(Collected data)
-- -- --
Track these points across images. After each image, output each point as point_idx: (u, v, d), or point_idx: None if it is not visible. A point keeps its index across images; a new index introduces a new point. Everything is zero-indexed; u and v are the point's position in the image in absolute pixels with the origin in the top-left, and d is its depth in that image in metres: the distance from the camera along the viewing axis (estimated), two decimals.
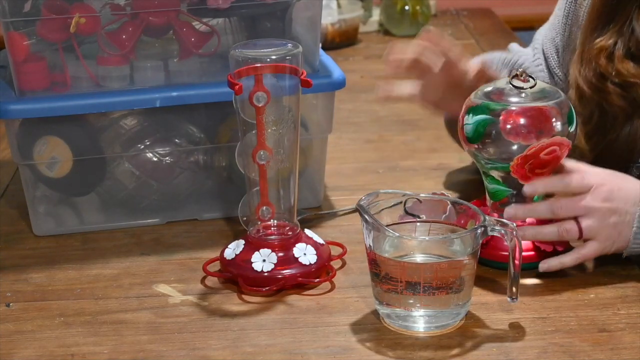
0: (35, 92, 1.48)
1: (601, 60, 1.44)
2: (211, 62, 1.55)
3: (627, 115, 1.44)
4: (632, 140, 1.44)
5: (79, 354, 1.23)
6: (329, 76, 1.54)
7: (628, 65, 1.43)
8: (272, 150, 1.36)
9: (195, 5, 1.52)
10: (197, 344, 1.24)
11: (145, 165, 1.54)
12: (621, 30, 1.44)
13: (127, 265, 1.44)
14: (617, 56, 1.44)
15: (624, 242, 1.33)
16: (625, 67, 1.43)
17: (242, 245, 1.38)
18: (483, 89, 1.37)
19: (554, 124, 1.34)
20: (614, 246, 1.34)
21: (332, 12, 2.48)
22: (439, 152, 1.77)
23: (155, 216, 1.56)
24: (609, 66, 1.44)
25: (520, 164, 1.34)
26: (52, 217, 1.56)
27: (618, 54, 1.44)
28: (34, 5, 1.47)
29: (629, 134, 1.44)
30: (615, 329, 1.25)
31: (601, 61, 1.44)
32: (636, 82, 1.43)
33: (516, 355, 1.20)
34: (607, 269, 1.37)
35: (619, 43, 1.44)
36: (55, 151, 1.51)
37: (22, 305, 1.34)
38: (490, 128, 1.34)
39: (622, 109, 1.44)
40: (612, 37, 1.45)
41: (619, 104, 1.44)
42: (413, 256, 1.26)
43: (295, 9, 1.56)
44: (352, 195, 1.61)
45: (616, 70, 1.43)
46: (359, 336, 1.25)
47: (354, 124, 1.97)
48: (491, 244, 1.36)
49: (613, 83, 1.42)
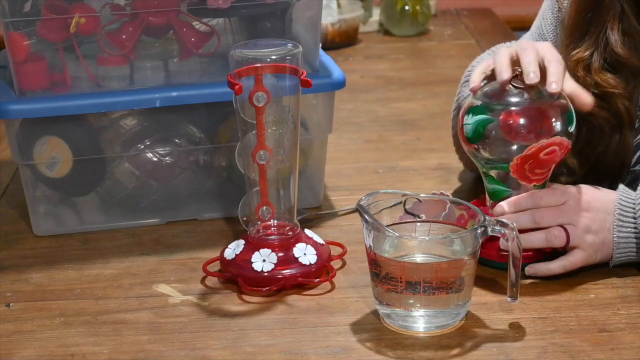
0: (35, 92, 1.48)
1: (579, 72, 1.44)
2: (211, 62, 1.55)
3: (612, 126, 1.45)
4: (621, 149, 1.45)
5: (79, 354, 1.23)
6: (329, 76, 1.54)
7: (606, 76, 1.44)
8: (272, 150, 1.36)
9: (195, 5, 1.52)
10: (197, 344, 1.24)
11: (145, 165, 1.54)
12: (597, 42, 1.44)
13: (127, 265, 1.44)
14: (595, 68, 1.44)
15: (607, 250, 1.34)
16: (603, 78, 1.44)
17: (242, 245, 1.38)
18: (483, 89, 1.37)
19: (554, 124, 1.34)
20: (599, 255, 1.34)
21: (332, 12, 2.49)
22: (439, 152, 1.77)
23: (155, 216, 1.56)
24: (587, 77, 1.44)
25: (519, 164, 1.34)
26: (52, 217, 1.56)
27: (595, 65, 1.44)
28: (34, 5, 1.47)
29: (618, 143, 1.45)
30: (615, 329, 1.25)
31: (580, 73, 1.44)
32: (615, 92, 1.43)
33: (516, 355, 1.20)
34: (607, 269, 1.37)
35: (595, 55, 1.44)
36: (55, 151, 1.51)
37: (22, 305, 1.34)
38: (490, 128, 1.34)
39: (607, 121, 1.44)
40: (589, 48, 1.45)
41: (602, 116, 1.44)
42: (413, 256, 1.26)
43: (295, 9, 1.56)
44: (352, 195, 1.62)
45: (595, 82, 1.44)
46: (359, 336, 1.25)
47: (354, 124, 1.97)
48: (491, 244, 1.36)
49: (593, 94, 1.43)
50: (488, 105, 1.35)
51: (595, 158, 1.46)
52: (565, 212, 1.34)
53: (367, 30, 2.64)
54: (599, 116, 1.44)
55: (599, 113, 1.44)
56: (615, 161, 1.46)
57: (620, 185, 1.38)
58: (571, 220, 1.33)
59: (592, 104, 1.39)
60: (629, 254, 1.35)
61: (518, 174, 1.35)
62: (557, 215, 1.34)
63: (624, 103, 1.44)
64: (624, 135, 1.45)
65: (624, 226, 1.34)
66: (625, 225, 1.34)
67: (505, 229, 1.23)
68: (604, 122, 1.45)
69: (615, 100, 1.44)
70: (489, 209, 1.40)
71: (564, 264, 1.34)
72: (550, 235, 1.33)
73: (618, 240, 1.34)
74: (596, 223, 1.34)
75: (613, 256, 1.35)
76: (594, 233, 1.34)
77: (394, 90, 2.18)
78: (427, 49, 2.49)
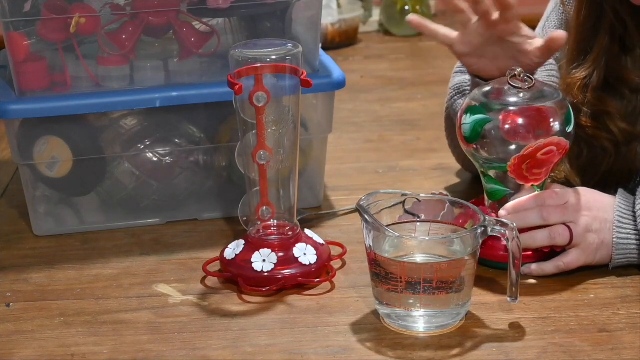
0: (35, 92, 1.48)
1: (575, 92, 1.44)
2: (211, 62, 1.55)
3: (615, 145, 1.45)
4: (631, 161, 1.45)
5: (79, 354, 1.23)
6: (329, 76, 1.54)
7: (601, 95, 1.44)
8: (272, 150, 1.36)
9: (195, 5, 1.52)
10: (197, 344, 1.24)
11: (145, 165, 1.54)
12: (598, 59, 1.44)
13: (127, 265, 1.44)
14: (592, 87, 1.44)
15: (607, 251, 1.34)
16: (597, 97, 1.44)
17: (242, 245, 1.38)
18: (482, 89, 1.37)
19: (552, 124, 1.34)
20: (597, 256, 1.34)
21: (332, 12, 2.48)
22: (438, 152, 1.77)
23: (155, 216, 1.56)
24: (582, 97, 1.44)
25: (517, 164, 1.34)
26: (52, 217, 1.56)
27: (593, 84, 1.44)
28: (34, 5, 1.47)
29: (624, 157, 1.45)
30: (615, 329, 1.25)
31: (574, 93, 1.44)
32: (608, 111, 1.43)
33: (516, 355, 1.20)
34: (607, 269, 1.37)
35: (595, 73, 1.44)
36: (55, 151, 1.51)
37: (22, 305, 1.34)
38: (488, 128, 1.34)
39: (608, 140, 1.45)
40: (589, 67, 1.45)
41: (601, 136, 1.44)
42: (413, 256, 1.26)
43: (295, 9, 1.56)
44: (352, 195, 1.62)
45: (589, 101, 1.44)
46: (359, 336, 1.25)
47: (354, 124, 1.97)
48: (490, 244, 1.36)
49: (586, 115, 1.43)
50: (486, 105, 1.35)
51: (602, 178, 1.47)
52: (569, 210, 1.34)
53: (367, 30, 2.64)
54: (597, 137, 1.44)
55: (596, 134, 1.44)
56: (623, 174, 1.46)
57: (620, 189, 1.38)
58: (574, 219, 1.34)
59: (564, 37, 1.38)
60: (629, 255, 1.34)
61: (516, 174, 1.36)
62: (563, 213, 1.34)
63: (617, 125, 1.44)
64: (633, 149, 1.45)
65: (624, 227, 1.34)
66: (624, 226, 1.34)
67: (505, 229, 1.23)
68: (604, 141, 1.45)
69: (608, 122, 1.44)
70: (487, 208, 1.40)
71: (557, 265, 1.35)
72: (554, 233, 1.33)
73: (618, 241, 1.34)
74: (597, 222, 1.34)
75: (613, 257, 1.35)
76: (594, 232, 1.34)
77: (394, 90, 2.18)
78: (427, 49, 2.49)
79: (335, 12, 2.50)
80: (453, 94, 1.58)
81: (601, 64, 1.44)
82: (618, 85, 1.45)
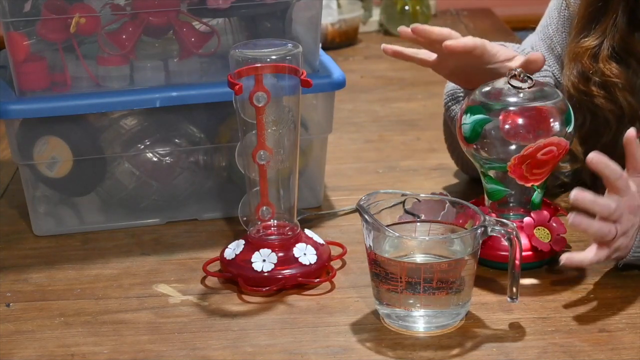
0: (35, 92, 1.48)
1: (585, 60, 1.44)
2: (211, 62, 1.55)
3: (618, 117, 1.44)
4: None
5: (79, 354, 1.23)
6: (329, 76, 1.54)
7: (611, 66, 1.44)
8: (272, 150, 1.36)
9: (195, 5, 1.52)
10: (197, 344, 1.24)
11: (145, 165, 1.54)
12: (607, 29, 1.44)
13: (127, 265, 1.44)
14: (602, 57, 1.44)
15: (625, 251, 1.31)
16: (608, 68, 1.44)
17: (242, 245, 1.38)
18: (481, 89, 1.37)
19: (552, 124, 1.34)
20: (616, 254, 1.32)
21: (332, 12, 2.49)
22: (438, 152, 1.77)
23: (155, 216, 1.56)
24: (592, 66, 1.44)
25: (517, 164, 1.34)
26: (52, 217, 1.56)
27: (603, 54, 1.44)
28: (34, 5, 1.47)
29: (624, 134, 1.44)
30: (615, 329, 1.25)
31: (584, 61, 1.44)
32: (617, 82, 1.43)
33: (516, 355, 1.20)
34: (607, 269, 1.37)
35: (605, 43, 1.44)
36: (55, 151, 1.51)
37: (22, 305, 1.34)
38: (488, 128, 1.34)
39: (612, 112, 1.44)
40: (598, 37, 1.45)
41: (606, 107, 1.44)
42: (413, 256, 1.26)
43: (295, 9, 1.56)
44: (352, 195, 1.62)
45: (599, 70, 1.44)
46: (359, 336, 1.25)
47: (354, 124, 1.97)
48: (490, 244, 1.36)
49: (595, 84, 1.42)
50: (486, 105, 1.35)
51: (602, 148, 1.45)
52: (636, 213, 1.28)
53: (367, 30, 2.64)
54: (602, 108, 1.44)
55: (603, 104, 1.44)
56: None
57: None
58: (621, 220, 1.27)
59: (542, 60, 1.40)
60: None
61: (516, 174, 1.36)
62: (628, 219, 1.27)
63: (626, 97, 1.44)
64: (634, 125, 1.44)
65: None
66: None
67: (505, 229, 1.23)
68: (608, 113, 1.44)
69: (617, 93, 1.43)
70: (487, 208, 1.40)
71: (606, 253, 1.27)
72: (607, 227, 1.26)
73: (638, 244, 1.30)
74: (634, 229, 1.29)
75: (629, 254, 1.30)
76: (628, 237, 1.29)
77: (394, 90, 2.18)
78: None
79: (335, 12, 2.50)
80: (447, 100, 1.58)
81: (611, 34, 1.44)
82: (627, 58, 1.45)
-- -- --
▶ _Exercise goal_
The required output is the exact run of lines from the start of the records through the line containing "16: (625, 67, 1.43)", both ends included, with no pictures.

▶ _Solution for this exercise_
Track these points across images. After each image, output each point as point_idx: (u, v, d), or point_idx: None if it is not visible. A point keeps its index across images; a new index introduces a new point. Everything is zero-indexed; u and v are the point's position in the image in absolute pixels with the origin in the top-left, and d is its depth in that image in metres: the distance from the camera along the viewing axis (estimated), two decimals.
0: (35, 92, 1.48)
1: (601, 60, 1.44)
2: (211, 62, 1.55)
3: (627, 115, 1.44)
4: (632, 140, 1.44)
5: (79, 354, 1.23)
6: (329, 76, 1.54)
7: (628, 65, 1.43)
8: (272, 150, 1.36)
9: (195, 5, 1.52)
10: (197, 344, 1.24)
11: (145, 165, 1.54)
12: (621, 30, 1.44)
13: (127, 265, 1.44)
14: (617, 56, 1.44)
15: (624, 242, 1.33)
16: (625, 67, 1.43)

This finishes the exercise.